Here near the Gulf Coast, we are on the edge of the oppressive heat wave that grips the South and Midwest of the United States. As I often say in posts where I discuss weather and climate change, this was not the norm when I was younger. When Mom and I – later followed by my half-sister Vicky – first moved back to the Miami area in the late spring of 1972, June was not necessarily a superhot month. The average mean temperature in Miami for June 1972 was 81.46 degrees Fahrenheit, according to the data in Weather Underground.  In June of 2022, the average mean temperature in the Tampa Bay area has been 82.8 degrees Fahrenheit. Since both cities are on the coast and therefore get sea breezes, the changes are not – on the surface – terribly drastic, but summers are getting hotter and days with highs in the 90s occur earlier in the season than they used to.

I bring this up because conservatives – from all parties all over the world – have made climate change denial one of their “I’m gonna die on this hill” positions when it comes to what policies they like or dislike. This contrarianism, I believe, is partly based on lack of faith in science, especially in Earth sciences that study such things as loss of natural habitat and its effect on wildlife, the availability of fossil fuels and the results of our modern world’s overdependence on them, and the effects of pollution on the natural environment.

### [Explore the material]
- 1) Return everything in the passage about summer heat from "Here near the" down to "they used to.", word for word.
- 2) Decide whether each statement below agrees with the passage about summer heat, answering yes or no and quoting the words from the passage that settle it.
(a) The writer's mother and half-sister Vicky moved to the Miami area at the same time as the writer.
(b) The average mean temperature in Miami for June 1972 was 81.46 degrees Fahrenheit.
(c) Days with highs in the 90s now come later in the season than they used to.
- 3) Write what comes next in the passage about summer heat, starting after its final sentence.

### [Source information]

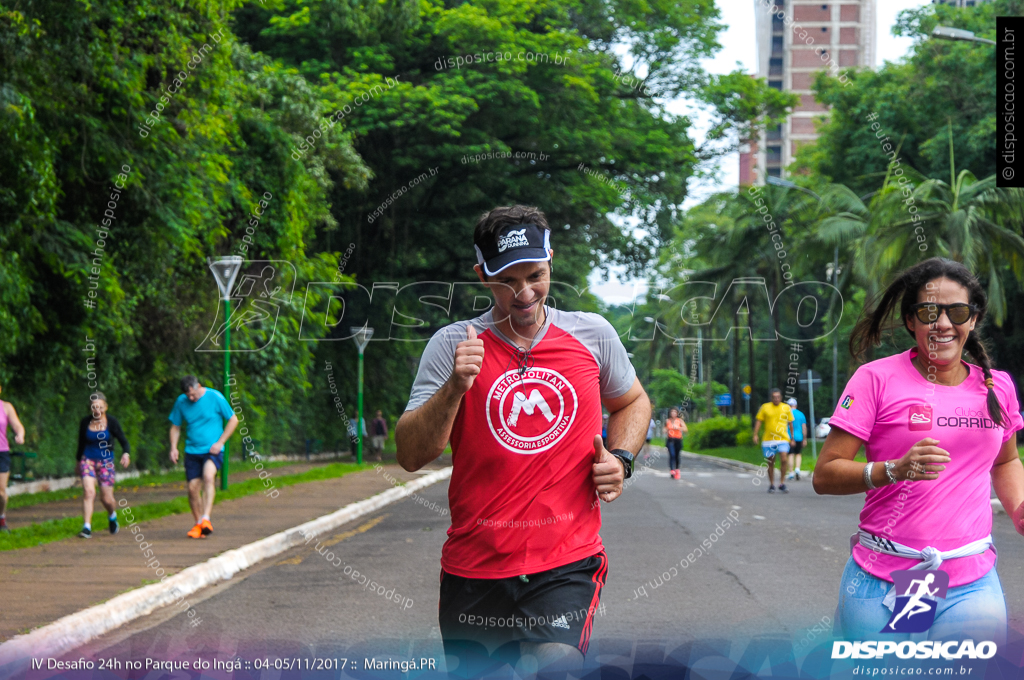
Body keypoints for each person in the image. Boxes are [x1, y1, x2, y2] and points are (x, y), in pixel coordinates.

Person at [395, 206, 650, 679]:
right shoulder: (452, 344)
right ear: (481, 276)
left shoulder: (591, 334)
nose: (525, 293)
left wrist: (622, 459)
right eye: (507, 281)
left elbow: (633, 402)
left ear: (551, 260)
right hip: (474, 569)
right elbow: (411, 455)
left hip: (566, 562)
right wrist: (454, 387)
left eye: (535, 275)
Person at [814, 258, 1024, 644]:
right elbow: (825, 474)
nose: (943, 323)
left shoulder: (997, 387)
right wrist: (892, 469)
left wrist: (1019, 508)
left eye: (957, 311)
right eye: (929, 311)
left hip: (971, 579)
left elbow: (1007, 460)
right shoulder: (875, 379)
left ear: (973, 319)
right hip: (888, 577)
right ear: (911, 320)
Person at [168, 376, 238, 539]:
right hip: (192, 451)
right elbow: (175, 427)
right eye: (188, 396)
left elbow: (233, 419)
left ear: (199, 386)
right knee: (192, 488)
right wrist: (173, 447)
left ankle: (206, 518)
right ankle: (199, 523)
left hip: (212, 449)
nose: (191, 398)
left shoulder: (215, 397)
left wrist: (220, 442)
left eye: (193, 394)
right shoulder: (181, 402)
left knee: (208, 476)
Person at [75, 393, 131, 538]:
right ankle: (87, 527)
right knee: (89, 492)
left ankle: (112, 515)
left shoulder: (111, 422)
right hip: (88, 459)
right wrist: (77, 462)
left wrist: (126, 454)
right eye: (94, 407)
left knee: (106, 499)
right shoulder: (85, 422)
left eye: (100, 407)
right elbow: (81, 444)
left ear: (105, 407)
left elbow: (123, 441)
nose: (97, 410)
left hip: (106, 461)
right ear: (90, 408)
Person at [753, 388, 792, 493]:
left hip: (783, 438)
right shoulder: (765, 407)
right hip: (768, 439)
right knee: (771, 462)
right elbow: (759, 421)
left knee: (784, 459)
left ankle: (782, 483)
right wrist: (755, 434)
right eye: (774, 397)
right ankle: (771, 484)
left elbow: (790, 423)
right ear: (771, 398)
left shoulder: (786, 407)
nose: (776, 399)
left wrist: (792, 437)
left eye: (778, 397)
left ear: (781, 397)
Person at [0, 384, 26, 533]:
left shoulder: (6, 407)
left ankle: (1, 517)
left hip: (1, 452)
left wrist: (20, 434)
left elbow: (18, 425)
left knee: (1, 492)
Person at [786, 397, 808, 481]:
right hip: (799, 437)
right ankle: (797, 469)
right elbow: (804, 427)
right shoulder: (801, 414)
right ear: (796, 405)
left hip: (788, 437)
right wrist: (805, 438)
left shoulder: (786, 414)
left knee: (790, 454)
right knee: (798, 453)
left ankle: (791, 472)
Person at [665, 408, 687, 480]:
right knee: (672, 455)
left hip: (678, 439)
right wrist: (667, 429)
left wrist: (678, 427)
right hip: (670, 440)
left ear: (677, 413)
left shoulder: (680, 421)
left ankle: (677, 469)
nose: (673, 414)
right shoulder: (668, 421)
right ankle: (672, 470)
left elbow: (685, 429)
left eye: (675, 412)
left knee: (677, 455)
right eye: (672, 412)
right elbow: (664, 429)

---

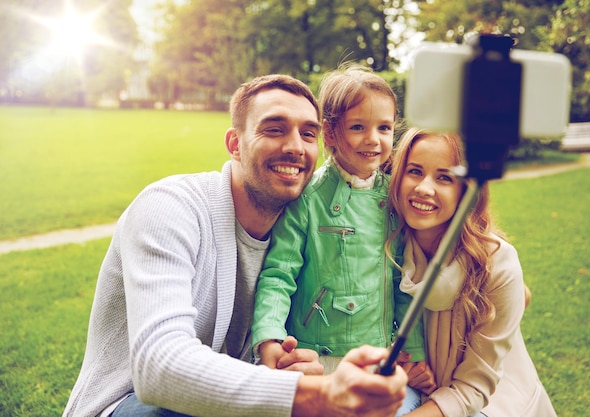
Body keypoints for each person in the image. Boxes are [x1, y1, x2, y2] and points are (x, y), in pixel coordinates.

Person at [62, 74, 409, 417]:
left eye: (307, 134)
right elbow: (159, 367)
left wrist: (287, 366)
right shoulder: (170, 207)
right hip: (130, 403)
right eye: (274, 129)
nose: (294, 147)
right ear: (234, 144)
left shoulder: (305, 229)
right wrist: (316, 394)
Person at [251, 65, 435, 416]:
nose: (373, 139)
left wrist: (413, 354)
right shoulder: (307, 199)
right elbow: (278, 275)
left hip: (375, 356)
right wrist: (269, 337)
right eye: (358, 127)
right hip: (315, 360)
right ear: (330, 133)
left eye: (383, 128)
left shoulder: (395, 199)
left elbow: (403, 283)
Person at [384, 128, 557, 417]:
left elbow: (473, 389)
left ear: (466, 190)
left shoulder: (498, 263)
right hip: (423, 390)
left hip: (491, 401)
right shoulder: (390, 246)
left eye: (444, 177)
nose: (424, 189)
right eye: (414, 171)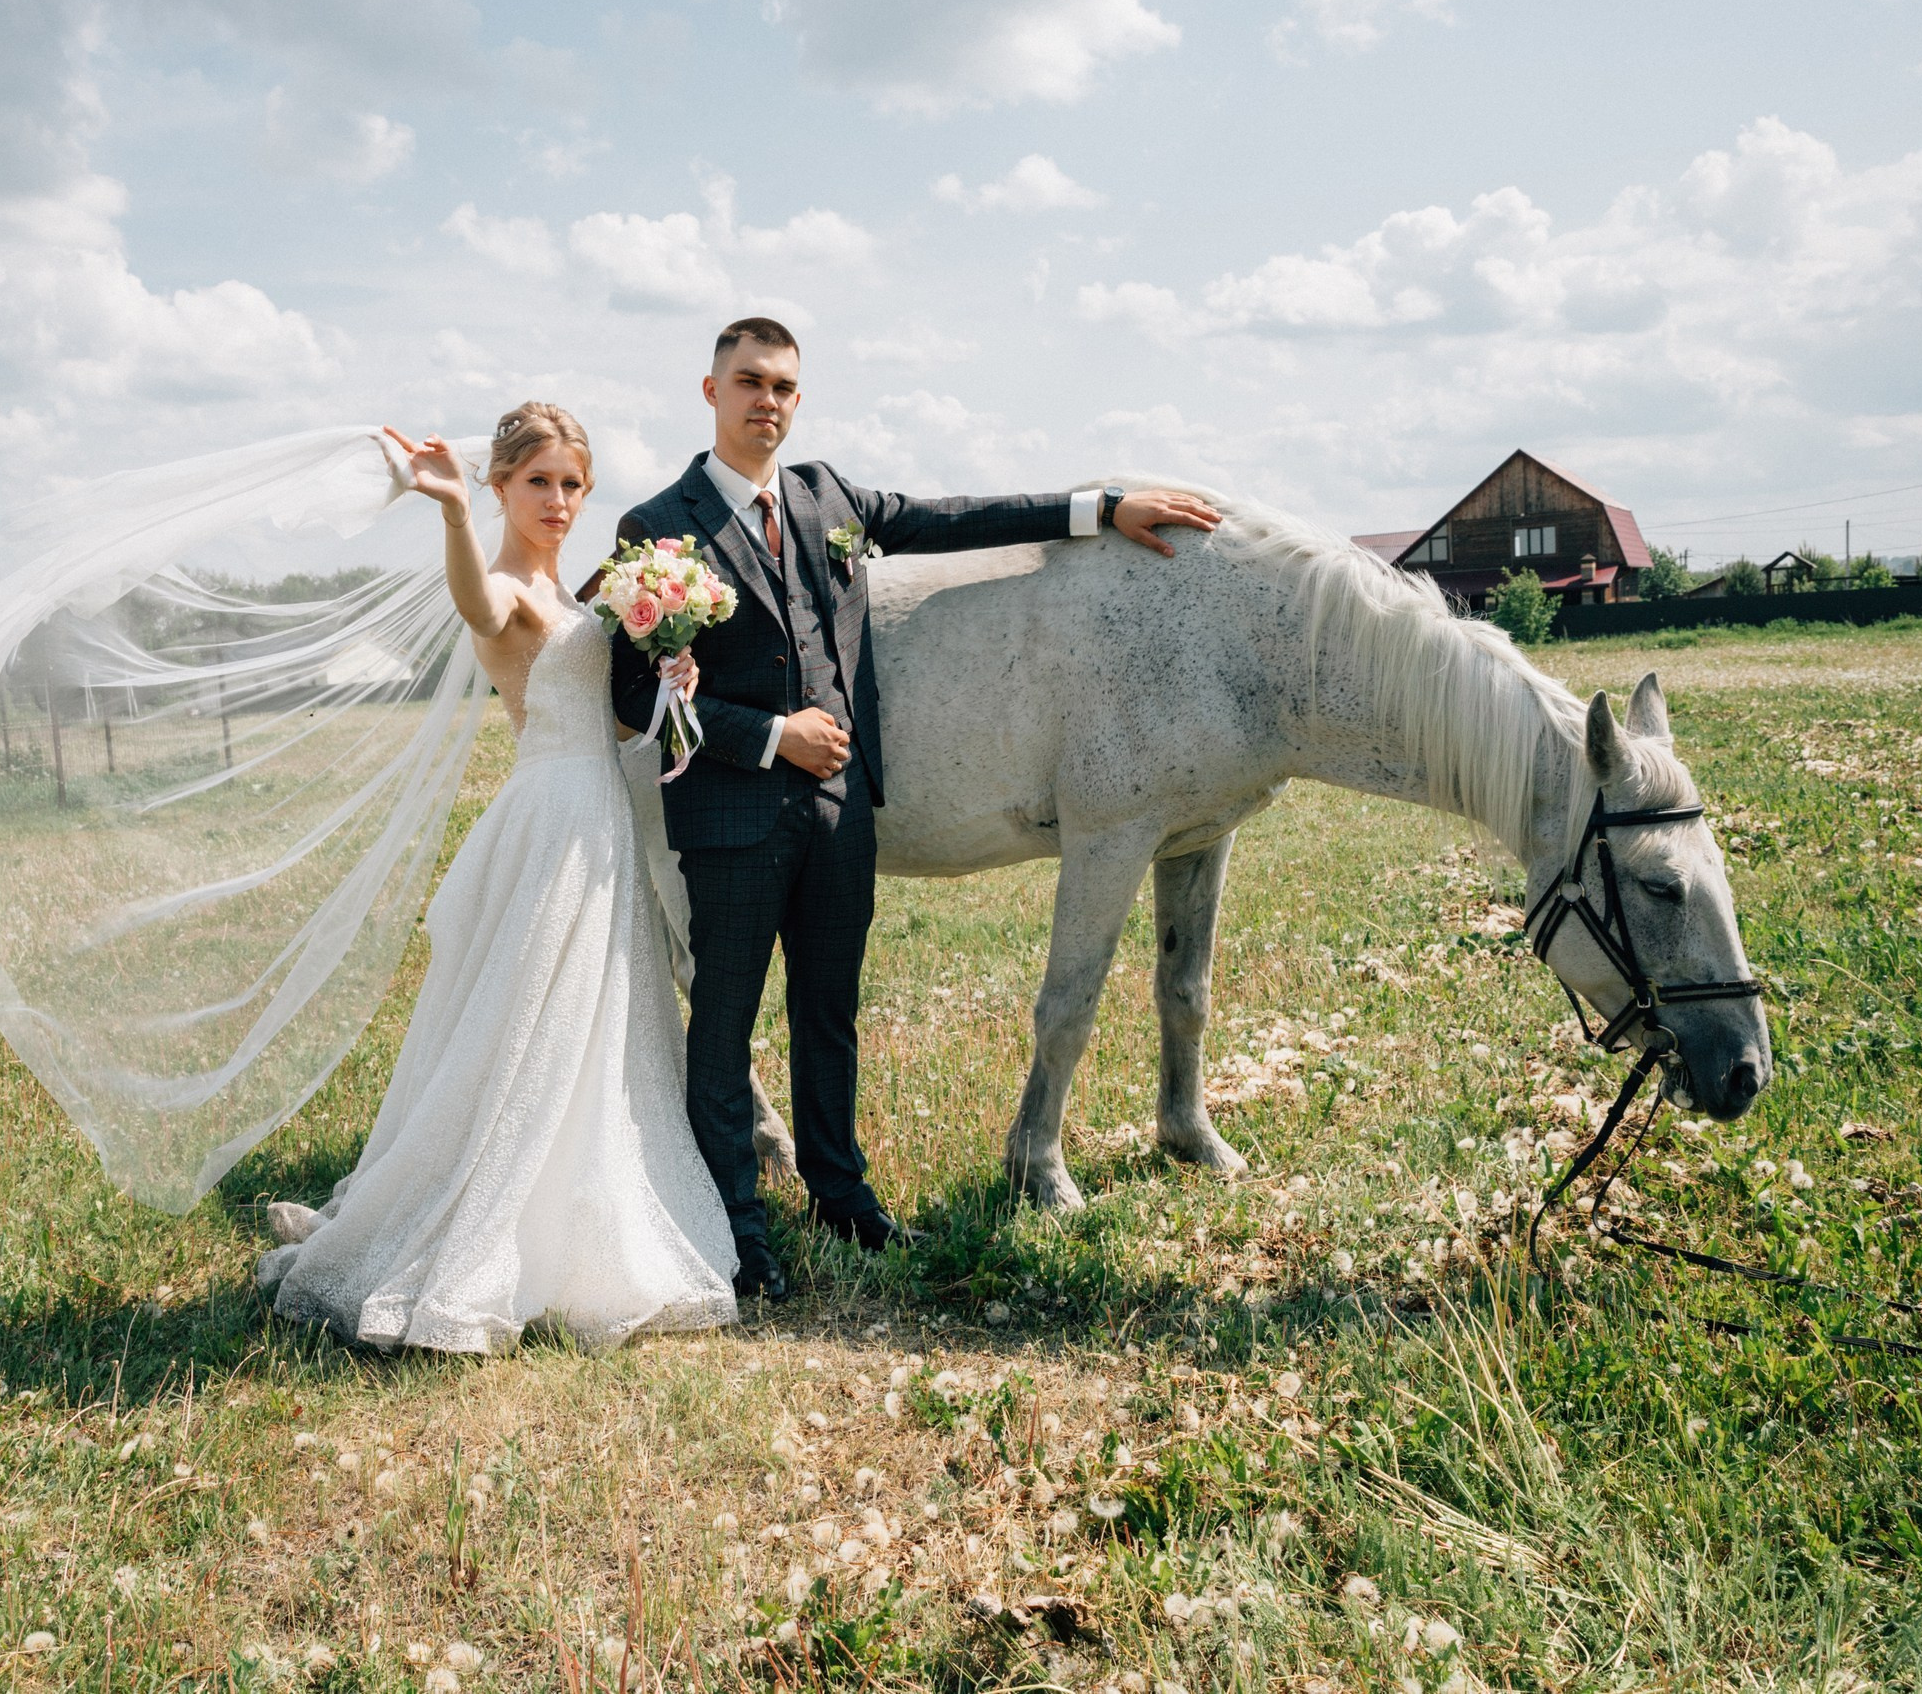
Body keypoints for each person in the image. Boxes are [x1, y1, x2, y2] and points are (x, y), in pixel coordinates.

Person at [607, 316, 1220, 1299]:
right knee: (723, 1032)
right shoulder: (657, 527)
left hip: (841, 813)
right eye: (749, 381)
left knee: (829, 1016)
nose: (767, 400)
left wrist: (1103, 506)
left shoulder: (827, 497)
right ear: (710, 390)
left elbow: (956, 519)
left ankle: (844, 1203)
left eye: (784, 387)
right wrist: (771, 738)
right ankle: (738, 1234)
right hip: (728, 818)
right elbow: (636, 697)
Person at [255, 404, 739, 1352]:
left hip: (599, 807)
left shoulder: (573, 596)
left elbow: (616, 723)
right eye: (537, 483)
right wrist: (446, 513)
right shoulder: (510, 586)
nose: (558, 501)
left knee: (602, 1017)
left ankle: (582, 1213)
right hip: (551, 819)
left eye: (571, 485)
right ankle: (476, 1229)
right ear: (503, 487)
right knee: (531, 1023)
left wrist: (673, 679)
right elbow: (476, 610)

### [Responses in order]
- 1)
Here near the Gulf Coast, we are on the edge of the oppressive heat wave that grips the South and Midwest of the United States. As I often say in posts where I discuss weather and climate change, this was not the norm when I was younger. When Mom and I – later followed by my half-sister Vicky – first moved back to the Miami area in the late spring of 1972, June was not necessarily a superhot month. The average mean temperature in Miami for June 1972 was 81.46 degrees Fahrenheit, according to the data in Weather Underground.  In June of 2022, the average mean temperature in the Tampa Bay area has been 82.8 degrees Fahrenheit. Since both cities are on the coast and therefore get sea breezes, the changes are not – on the surface – terribly drastic, but summers are getting hotter and days with highs in the 90s occur earlier in the season than they used to.

- 2)
(a) No: "Mom and I – later followed by my half-sister Vicky – first moved back to the Miami area"
(b) Yes: "The average mean temperature in Miami for June 1972 was 81.46 degrees Fahrenheit"
(c) No: "days with highs in the 90s occur earlier in the season than they used to"

- 3)
Some of this lack of faith stems from the lack of interest in science on the part of many folks, both educated and uneducated. Often, this is because some people believe that faith-based “knowledge” – regardless of which religion they practice – trumps “secular science” and take the word of their holy scriptures literally. Others have a more nuanced view and accept some scientific principles but not others. Still others take a practical approach and accept the notion that science and religion do not necessarily clash with each other, but still dismiss scientific studies in areas where their financial bottom line may be adversely affected by the findings of those studies.

For several decades, most of the scientific community – especially that branch that studies Earth science – has determined that the Earth’s climate is changing, in no small part due to human activity on the planet, especially by the continued use of fossil fuels such as coal, oil, and natural gas.

Naturally, the big corporations that have anything to do with extracting, processing, and selling fossil fuels do not like what the majority of Earth scientists say about their industries. And until relatively recently, their go-to strategy was to contribute hefty donations to the political campaigns of legislators and heads of state who have conservative, pro-Big Business beliefs and get them to get on board the climate change denial train.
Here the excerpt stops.